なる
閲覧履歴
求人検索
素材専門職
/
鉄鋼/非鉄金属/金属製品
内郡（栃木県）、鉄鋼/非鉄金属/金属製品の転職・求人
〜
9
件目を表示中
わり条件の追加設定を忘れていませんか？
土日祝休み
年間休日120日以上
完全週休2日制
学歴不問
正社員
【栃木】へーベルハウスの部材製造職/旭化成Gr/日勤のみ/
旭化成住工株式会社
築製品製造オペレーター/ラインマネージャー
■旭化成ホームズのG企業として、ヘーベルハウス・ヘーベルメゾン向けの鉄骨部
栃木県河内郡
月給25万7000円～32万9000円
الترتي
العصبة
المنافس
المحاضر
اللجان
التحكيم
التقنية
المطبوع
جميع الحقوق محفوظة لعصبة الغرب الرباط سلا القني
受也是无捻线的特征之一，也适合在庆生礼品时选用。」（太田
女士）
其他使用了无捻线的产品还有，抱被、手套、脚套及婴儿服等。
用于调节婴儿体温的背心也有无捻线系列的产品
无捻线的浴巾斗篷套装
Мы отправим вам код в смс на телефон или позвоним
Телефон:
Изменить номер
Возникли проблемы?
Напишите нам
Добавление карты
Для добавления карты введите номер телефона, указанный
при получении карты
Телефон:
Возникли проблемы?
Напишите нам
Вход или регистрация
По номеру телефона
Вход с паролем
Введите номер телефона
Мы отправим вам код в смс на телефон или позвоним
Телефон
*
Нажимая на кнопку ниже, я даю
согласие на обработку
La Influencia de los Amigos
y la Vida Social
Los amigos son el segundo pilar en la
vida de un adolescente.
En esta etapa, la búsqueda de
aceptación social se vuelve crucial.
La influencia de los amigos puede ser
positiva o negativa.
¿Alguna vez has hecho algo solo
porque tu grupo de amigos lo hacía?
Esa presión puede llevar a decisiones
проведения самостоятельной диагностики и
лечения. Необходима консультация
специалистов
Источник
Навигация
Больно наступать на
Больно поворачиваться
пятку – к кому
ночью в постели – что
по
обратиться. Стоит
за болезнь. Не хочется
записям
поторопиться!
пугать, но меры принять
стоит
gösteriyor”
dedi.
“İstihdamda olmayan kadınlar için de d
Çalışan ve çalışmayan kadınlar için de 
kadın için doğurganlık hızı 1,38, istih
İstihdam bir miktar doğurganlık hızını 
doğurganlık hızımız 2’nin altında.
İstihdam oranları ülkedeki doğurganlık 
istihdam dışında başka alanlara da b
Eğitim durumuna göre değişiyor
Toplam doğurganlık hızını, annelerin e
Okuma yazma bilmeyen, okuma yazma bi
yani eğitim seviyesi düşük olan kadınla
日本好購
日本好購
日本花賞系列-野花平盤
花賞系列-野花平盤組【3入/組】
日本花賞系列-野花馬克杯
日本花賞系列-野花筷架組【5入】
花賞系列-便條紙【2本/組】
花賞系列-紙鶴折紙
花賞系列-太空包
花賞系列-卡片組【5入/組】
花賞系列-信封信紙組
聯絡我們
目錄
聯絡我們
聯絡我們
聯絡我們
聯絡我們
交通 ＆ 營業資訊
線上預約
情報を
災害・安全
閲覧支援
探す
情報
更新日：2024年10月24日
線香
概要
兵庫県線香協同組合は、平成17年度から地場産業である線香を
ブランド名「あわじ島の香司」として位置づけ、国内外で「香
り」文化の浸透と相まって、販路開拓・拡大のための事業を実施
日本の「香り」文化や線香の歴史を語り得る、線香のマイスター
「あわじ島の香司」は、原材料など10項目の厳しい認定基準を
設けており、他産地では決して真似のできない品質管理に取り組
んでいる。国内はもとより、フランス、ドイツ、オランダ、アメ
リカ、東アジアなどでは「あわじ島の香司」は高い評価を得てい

■ ■ ■

## Exercise requirements
Above are the records. Print exactly, and only, the lines from the line with "обратиться. Стоит" to the line with "kadın için doğurganlık hızı 1,38, istih", both inclusive.

## Answer box
обратиться. Стоит
за болезнь. Не хочется
записям
поторопиться!
пугать, но меры принять
стоит
gösteriyor”
dedi.
“İstihdamda olmayan kadınlar için de d
Çalışan ve çalışmayan kadınlar için de 
kadın için doğurganlık hızı 1,38, istih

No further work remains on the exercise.